All of this back-history is vital in order to appreciate how Central San operates today. Our tour guide was Community Affairs Representative Ben Lavender who made certain that everyone wore a hard hat and was equipped with a headset that served as both earphones and speaker-system in order to be heard above the noise of machinery during the 90-minute, all-outdoor experience.
The first stop was the Headworks. Lavender explained that each day 35 million gallons of wastewater flows, by gravity, through the 1,500 miles of underground pipes. The wastewater then flows through bar screens on conveyor belts where large objects are screened and raked from the sewage. The debris is ground up and returned to the treatment process. This treatment also provides odor control through hydrogen peroxide. Foul air from the Headworks is removed by a ventilation system and scrubbed with a sodium hypochlorite shower. A truck picks up the solid waste and delivers it to a landfill, while the pumps send the wastewater to Primary Sedimentation.

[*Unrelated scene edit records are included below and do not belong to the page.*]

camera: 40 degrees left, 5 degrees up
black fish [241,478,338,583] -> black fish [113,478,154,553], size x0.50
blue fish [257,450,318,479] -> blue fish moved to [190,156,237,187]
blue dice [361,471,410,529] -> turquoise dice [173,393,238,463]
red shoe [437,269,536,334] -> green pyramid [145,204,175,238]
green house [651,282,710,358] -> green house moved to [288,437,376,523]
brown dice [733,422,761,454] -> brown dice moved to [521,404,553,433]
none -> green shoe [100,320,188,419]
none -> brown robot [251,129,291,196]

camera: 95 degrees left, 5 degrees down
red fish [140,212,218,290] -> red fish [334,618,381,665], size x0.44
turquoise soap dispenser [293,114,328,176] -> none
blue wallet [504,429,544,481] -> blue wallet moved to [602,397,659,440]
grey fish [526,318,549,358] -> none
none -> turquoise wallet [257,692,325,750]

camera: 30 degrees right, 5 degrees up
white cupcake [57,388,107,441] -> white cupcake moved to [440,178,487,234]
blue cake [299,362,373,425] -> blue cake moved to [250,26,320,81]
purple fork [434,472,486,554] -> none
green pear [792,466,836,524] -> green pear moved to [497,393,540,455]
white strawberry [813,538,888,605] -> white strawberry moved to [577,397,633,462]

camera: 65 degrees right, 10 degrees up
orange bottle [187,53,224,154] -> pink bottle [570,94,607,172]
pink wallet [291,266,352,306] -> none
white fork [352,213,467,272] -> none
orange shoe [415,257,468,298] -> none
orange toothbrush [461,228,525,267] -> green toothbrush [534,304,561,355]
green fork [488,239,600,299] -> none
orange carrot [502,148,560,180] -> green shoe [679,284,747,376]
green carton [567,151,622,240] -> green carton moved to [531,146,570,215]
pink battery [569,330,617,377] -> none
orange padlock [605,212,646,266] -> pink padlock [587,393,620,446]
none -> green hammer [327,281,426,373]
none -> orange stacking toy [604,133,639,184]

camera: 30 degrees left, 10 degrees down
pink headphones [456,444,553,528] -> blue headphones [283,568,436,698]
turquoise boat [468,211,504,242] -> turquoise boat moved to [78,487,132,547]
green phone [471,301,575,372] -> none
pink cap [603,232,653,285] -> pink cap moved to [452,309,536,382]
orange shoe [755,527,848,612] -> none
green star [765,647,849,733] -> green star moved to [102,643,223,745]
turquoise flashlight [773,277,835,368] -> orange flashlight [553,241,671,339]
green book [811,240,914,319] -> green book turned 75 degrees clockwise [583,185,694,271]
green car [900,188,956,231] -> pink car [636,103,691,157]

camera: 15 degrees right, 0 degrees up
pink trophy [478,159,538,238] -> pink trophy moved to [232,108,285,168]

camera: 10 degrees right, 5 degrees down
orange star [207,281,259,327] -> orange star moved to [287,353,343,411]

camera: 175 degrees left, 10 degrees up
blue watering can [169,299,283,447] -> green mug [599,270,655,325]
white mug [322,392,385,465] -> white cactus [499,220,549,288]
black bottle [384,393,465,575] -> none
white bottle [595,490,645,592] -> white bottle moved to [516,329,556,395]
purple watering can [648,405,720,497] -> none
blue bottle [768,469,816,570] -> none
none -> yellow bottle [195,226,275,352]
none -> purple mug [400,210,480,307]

At this point in the tour, Lavender was asked if "flushable wipes" really are flushable. He replied in the negative, stating that they don't degrade enough in the pipes and can often get snagged on something and block solid wastes in the system, causing an expensive visit from a plumber. He also stated that there is legislation in the works to remove the term "flushable wipes" from packaging.
Lavender also noted that Central San has backup generators in the event of a power outage to keep the plant running 24/7, all year long.
The Primary Sedimentation process uses several physical and mechanical methods to remove additional solids from wastewater. The collection system that brings the wastewater to the plant is designed to keep the water moving swiftly enough to continually mix the wastewater. Once it reaches the Primary process, the speed is reduced to minimize turbulence and allow material to separate from the flow by floating or settling. The floatables are gathered and removed using a recycled water spray system, revolving conveyors, and scum pumps. The sludge that settles is mechanically scraped from the bottom and removed for processing.
Secondary Treatment uses a biological process to further remove organic material which is pumped into aeration tanks where bacteria will absorb these as food and break them down into simpler substances such as carbon dioxide and water. These billions of naturally occurring bacteria that consume the organic matter and other nutrients in the wastewater are known as activated sludge. Air is added to the activated sludge to encourage the growth of aerobic bacteria. The water then travels to secondary clarifiers where the sludge settles to the bottom of the tank and is removed. Most of this sludge is pumped back into the tanks to repeat the process. These tanks are located outdoors, and it is interesting to note that several ducks did not seem to mind what they were swimming on.
The Ultraviolet Disinfection process uses thousands of ultraviolet light bulbs to disinfect secondary liquid waste before it's discharged into Suisun Bay. The bulbs are submerged in concrete channels to treat the wastewater that flows around them. The UV light disrupts the DNA chain in bacteria and viruses and destroys their ability to reproduce and then kills them, making the water safe to discharge. Central San has a permit for this process. Lavender noted that during COVID the labs were constantly checking samples of water before releasing it into Suisun Bay.
A portion of the treated secondary flow is diverted to the filter plant where it receives additional treatment and disinfection before being used for landscape irrigation, industrial process cooling and other recycled water needs. Customers are also encouraged to bring receptacles to fill and use in watering their own landscapes at home, free of charge.